Mailing List flyrotary@lancaironline.net Message #64500
From: Matt Boiteau mattboiteau@gmail.com <flyrotary@lancaironline.net>
Subject: Re: [FlyRotary] Re: wiring
Date: Sun, 2 Dec 2018 21:54:36 -0500
To: Rotary motors in aircraft <flyrotary@lancaironline.net>
Correct. The CAS 100% needs to be shielded. Ground only 1 end at ECU.

- Matt Boiteau

On Sun, Dec 2, 2018, 20:58 Neil Unger 12348ung@gmail.com <flyrotary@lancaironline.net wrote:

Great news Andrew.  Just looked up my fueltek wiring and the CAS is the only shielded wires in the loom.  Neil


On 12/3/2018 12:21 PM, Andrew Martin andrew@martinag.com.au wrote:
Finally seem to have made progress on my wiring issues. learned another lesson yesterday. Seems not all shielded wire is up to the task delegated to it.
In my quest to find the elusive gremlin that made the engine miss when transmitting on the radio, and after fiddling with wires associated with radio & efis with no improvements, I finally got to the CAS wire (by this stage I'm just cutting & replacing wires) but didn't have enough on hand to replace it, But found a cable roll of 2 wire shielded in the corner of the hangar (owned by an sparky) and borrowed a bit just to try. Well, it must be better quality as ran engine up with no more miss at any rpm while transmitting, so here's hoping I found the buggar.
Andrew



On Sun, Sep 2, 2018 at 9:41 AM Andrew Martin <andrew@martinag.com.au> wrote:
Update: ended up splitting coil power into 2 circuits, leading/trailing, with independent feeds/fuses/switches, now can check ignition on A & B ECU rather than just B as per EC2 wiring. Also cleaned up a bit more wiring as I had inadvertently created a ground loop on my radio to efis serial cable by connecting the shield to ground at both ends by mistake. Radio works better but now an old problem has returned that I thought I had fixed as Tracy had years ago, given instructions on installing some part to the circuit board, when I transmit on radio the engine misses, think the injectors are going full open and flooding engine again. seems to only happen in flight which has got me buggered as the engine cannot know its flying.

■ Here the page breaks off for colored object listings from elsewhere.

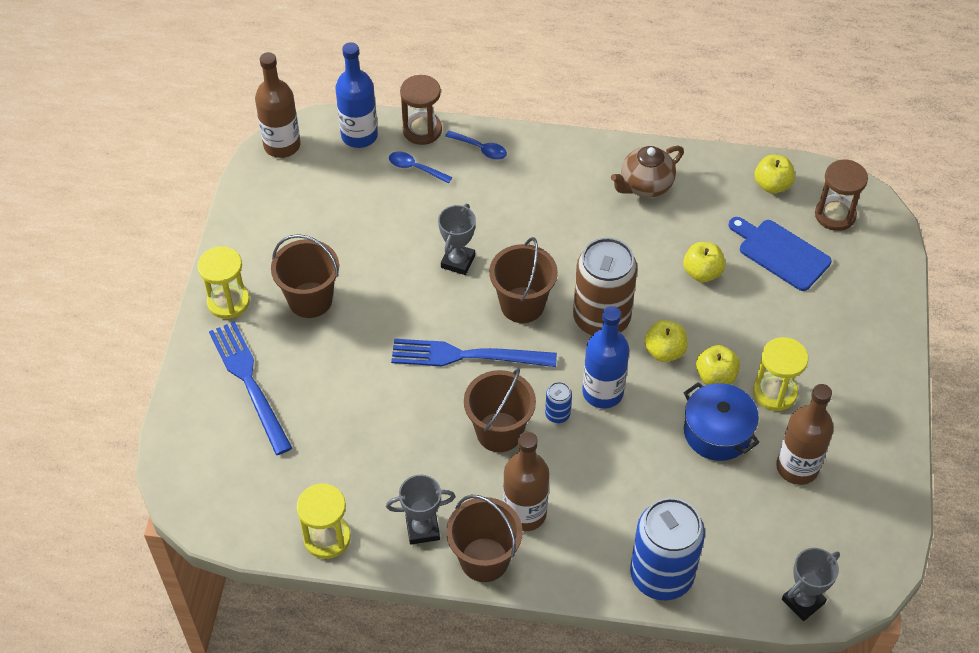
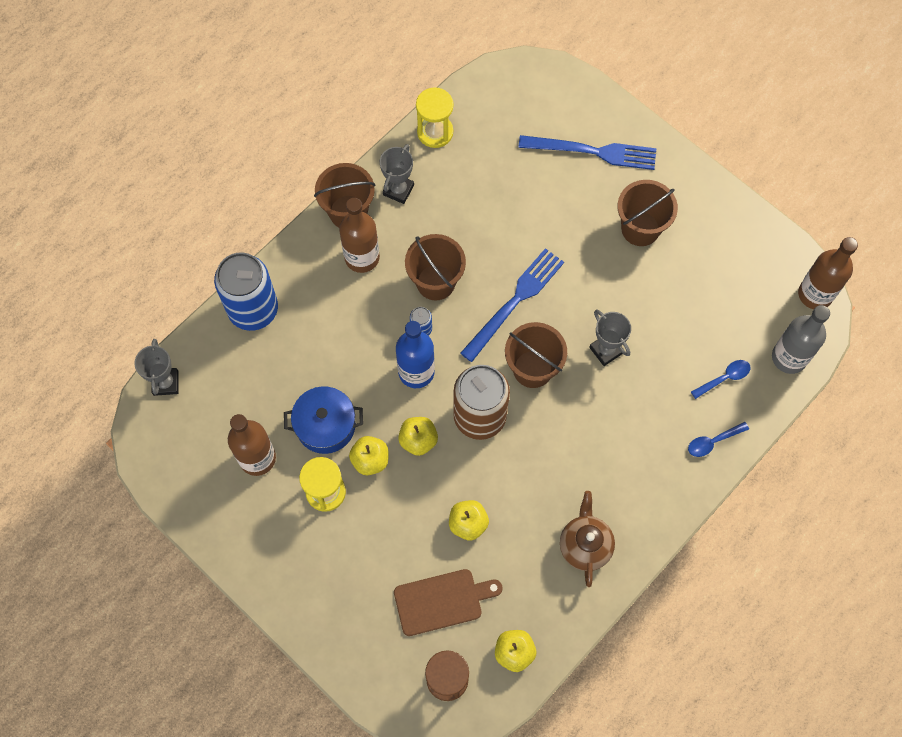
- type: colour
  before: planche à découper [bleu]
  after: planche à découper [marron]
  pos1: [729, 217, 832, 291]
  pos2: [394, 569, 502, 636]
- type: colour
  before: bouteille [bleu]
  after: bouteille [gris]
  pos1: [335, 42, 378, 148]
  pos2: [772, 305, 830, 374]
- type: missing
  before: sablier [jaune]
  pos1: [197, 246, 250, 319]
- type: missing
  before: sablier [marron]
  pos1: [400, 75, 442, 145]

Going to try rewiring components back to the battery. as now I think it could be something to do with the battery being moved for CoG and components losing their independent feeds & ground back to the battery.

Andrew

On Tue, Aug 14, 2018 at 11:00 AM, Andrew Martin andrew@martinag.com.au <flyrotary@lancaironline.net> wrote:
Interested to know what usually causes the breaker to trip?
Is it common to get an amp draw intermittently higher than breaker rating from components that does not really justify increasing wire size & breaker rating?

Up until this corrosion incident fuses have worked for me, But have always used fuses & wire size much higher than component requirement, that way if a fuse blew, there was a substantial fault somewhere that caused it. btw. only time a fuse has blown is on the ground when some idiot stuck a screwdiver where it shouldn't go. but then I haven't flown much either to say it wont happen in the air.
Andrew


On Mon, Aug 13, 2018 at 11:06 PM, Tracy Crook rwstracy@gmail.com <flyrotary@lancaironline.net> wrote:
I use Corrosion X on any electrical connection I think may need it.  But I don’t use fuses on anything in the airplane.  Just a personal hang up.  Having a manually resettable breaker has saved me lots of times, even on non flight critical stuff.